Task statement: Repeat every entry word for word, but leave the images out of your copy.

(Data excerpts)
********
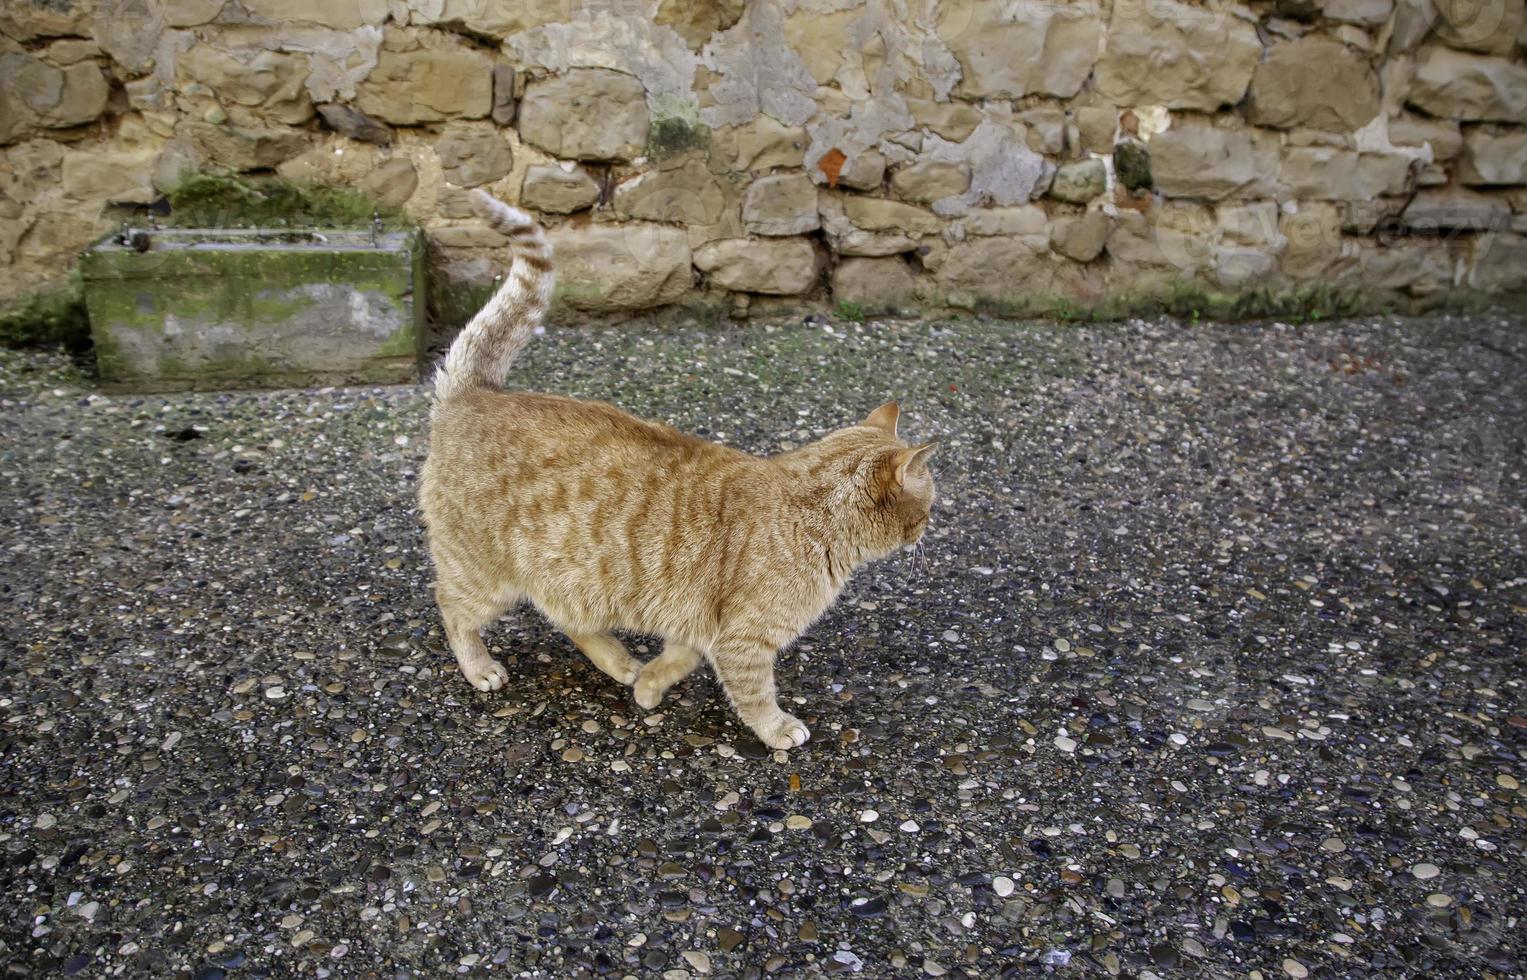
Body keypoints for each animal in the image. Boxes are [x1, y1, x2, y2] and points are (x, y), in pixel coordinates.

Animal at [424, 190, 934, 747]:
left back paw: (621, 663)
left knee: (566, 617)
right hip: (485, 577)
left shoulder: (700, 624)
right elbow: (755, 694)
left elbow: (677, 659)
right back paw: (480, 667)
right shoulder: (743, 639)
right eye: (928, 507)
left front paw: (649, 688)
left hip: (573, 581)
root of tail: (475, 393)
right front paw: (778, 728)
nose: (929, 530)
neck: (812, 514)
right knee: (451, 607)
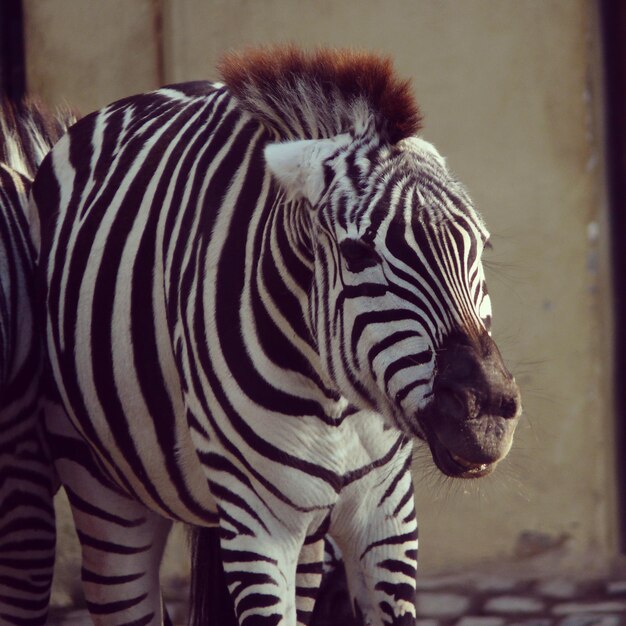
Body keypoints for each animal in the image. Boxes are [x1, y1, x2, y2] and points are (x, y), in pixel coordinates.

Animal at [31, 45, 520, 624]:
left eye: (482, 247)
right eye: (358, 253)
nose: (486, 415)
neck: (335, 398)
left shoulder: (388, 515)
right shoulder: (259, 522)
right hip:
********
Problem solution:
Body keypoints for each animal in the image. Boxes are [x1, y1, x2, y2] and points are (x, y), in pixel coordinates.

Animal at [424, 190, 934, 747]:
left back paw: (621, 663)
left knee: (566, 617)
right hip: (485, 577)
left shoulder: (700, 624)
right elbow: (755, 694)
left elbow: (677, 659)
right back paw: (480, 667)
right shoulder: (743, 639)
right eye: (928, 507)
left front paw: (649, 688)
left hip: (573, 581)
root of tail: (475, 393)
right front paw: (778, 728)
nose: (929, 530)
neck: (812, 514)
right knee: (451, 607)
Body keypoints for each animal in the image. Boxes are [x1, y1, x2, y2] and points are (x, y), in pixel coordinates.

Animal at [31, 45, 520, 624]:
left eye: (482, 247)
right eye: (358, 253)
nose: (486, 415)
neck: (335, 398)
left shoulder: (388, 515)
right shoulder: (259, 522)
right hip:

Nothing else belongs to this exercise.